Other risks associated with sugar substitutes in general:
  • In one study, daily consumption of diet drinks showed a 36 percent greater risk for metabolic syndrome and nearly 70 percent for type 2 diabetes. 
  • Another study seems to indicate that artificial sweeteners may be addictive, at least in rats.
  • A San Antonio heart study showed that those who drank more than 21 diet drinks per week were twice as likely to become overweight as those who didn’t drink diet soda.

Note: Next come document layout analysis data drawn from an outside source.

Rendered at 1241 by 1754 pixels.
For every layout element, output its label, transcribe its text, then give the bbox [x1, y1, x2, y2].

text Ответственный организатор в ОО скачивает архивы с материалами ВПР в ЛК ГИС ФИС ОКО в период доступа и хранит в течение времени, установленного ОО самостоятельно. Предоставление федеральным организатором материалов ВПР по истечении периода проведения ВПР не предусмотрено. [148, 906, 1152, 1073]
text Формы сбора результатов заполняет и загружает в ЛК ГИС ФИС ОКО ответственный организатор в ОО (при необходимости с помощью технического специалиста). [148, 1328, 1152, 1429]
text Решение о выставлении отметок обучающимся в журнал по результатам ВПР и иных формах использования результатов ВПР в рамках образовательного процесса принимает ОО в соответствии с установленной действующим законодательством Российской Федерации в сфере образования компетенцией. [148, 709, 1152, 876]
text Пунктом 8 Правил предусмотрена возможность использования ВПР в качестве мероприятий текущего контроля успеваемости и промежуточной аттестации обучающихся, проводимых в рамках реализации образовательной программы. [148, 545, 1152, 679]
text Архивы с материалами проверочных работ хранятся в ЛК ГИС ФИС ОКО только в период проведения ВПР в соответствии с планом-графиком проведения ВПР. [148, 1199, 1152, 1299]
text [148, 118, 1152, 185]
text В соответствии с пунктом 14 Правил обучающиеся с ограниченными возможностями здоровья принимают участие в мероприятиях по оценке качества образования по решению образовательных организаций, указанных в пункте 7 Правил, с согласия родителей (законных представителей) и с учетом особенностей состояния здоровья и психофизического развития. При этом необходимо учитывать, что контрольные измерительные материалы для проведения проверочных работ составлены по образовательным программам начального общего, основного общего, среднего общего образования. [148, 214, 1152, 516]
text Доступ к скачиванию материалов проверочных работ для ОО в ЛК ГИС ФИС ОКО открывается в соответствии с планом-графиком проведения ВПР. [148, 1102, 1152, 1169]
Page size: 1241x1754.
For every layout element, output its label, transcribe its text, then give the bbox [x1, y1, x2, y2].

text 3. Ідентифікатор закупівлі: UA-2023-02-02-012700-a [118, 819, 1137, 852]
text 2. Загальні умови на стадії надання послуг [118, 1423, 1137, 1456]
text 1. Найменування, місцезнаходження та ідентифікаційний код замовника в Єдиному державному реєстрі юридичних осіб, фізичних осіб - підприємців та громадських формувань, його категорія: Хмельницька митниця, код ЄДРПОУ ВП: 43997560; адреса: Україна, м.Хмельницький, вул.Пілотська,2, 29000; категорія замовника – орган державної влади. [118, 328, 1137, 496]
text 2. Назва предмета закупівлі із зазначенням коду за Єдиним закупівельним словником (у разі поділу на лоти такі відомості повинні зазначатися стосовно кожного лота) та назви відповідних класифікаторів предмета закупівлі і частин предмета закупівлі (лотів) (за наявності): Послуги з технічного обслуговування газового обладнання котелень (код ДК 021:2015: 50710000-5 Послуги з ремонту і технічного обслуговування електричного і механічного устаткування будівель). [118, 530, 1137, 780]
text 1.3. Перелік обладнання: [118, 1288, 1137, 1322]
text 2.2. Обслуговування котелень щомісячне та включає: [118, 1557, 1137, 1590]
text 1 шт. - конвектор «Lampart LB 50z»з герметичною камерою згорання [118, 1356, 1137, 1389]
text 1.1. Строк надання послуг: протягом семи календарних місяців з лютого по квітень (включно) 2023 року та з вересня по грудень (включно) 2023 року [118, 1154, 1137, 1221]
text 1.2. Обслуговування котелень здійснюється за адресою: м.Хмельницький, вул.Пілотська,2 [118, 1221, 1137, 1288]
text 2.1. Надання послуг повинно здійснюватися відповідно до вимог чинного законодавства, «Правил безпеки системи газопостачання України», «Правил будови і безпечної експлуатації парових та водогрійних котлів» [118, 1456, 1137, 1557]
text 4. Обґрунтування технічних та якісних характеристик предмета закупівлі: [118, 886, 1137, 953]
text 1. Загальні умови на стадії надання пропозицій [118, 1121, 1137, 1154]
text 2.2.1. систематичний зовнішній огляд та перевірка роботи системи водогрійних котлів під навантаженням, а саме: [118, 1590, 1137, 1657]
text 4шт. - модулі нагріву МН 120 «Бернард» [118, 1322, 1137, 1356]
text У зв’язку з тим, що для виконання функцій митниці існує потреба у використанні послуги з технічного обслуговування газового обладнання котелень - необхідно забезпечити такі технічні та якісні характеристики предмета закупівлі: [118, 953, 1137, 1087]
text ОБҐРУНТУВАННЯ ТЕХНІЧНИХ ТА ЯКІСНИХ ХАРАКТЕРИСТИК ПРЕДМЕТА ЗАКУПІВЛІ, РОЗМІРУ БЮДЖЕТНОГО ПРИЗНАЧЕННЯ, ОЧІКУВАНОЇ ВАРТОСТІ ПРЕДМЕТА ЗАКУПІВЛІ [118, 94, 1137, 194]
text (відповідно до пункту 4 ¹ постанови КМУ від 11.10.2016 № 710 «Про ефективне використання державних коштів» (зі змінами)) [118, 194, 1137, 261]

What you should know about certain sugar substitutes:
Saccharin
Saccharin, the original artificial sweetener, first synthesized in the late 1800s, is considered much safer than previously thought.  A 1960 study created a cancer scare associated with Saccharin, until it was later discovered that saccharin’s cancer risk only occurred in male rats by a process that does not occur in humans. The World Health Organization has consequently ruled that saccharin is not consider carcinogenic to humans, stating that, “despite sufficient evidence of carcinogenicity to animals … saccharin is no longer considered a potential hazard to human health.”  Nonetheless, the stigma persists. That, combined with its reputation for a bitter aftertaste, compared to many of the newer alternative sweeteners, has kept Saccharin low in the selection of sugar substitutes.
Aspartame
Aspartame, is the most common sweetener found in diet sodas on the market.  It’s also used as a sugar bowl sweetener alternatives, and in frozen desserts, gelatins, and chewing gum.  Some aspartame risks:
  • Do not cook with aspartame, and store it at cool temperatures; aspartame breaks down under heat. 
  • A bigger risk: a 2012 study linked aspartame to a heightened risk of Lymphoma and Leukemia. 
  • A separate study indicated that aspartame can cause brain damage by leaving traces of methanol in the blood.
Source: Flickr.com
Sucralose (Splenda)
Until recently sucralose was thought to be the safest alternative to sugar.  But a 2002 study showed sucralose presenting gastrointestinal risks. A 2006 study indicated that it may be a trigger for migraines.  

Sugar alcohols
Sugar alcohols include sorbitol and xylitol, produced by catalytic hydrogenation of natural sugars.  On the good side: studies indicate the xylitol has positive benefits to teeth, reducing cavities.  But be aware that many individuals find that sugar alcohols cause gastrointestinal issues.
Stevia
The plant-based stevia is a natural sugar substitute (i.e. not classified as an artificial sugar) that has been in use in other countries for centuries, and is rapidly gaining in popularity in the U.S., especially since modern processing techniques have helped to reduce the bitter aftertaste.  There are no known studies that indicate any known risks in the use of stevia to humans. It’s available in a concentrated liquid form and also in a powdered form.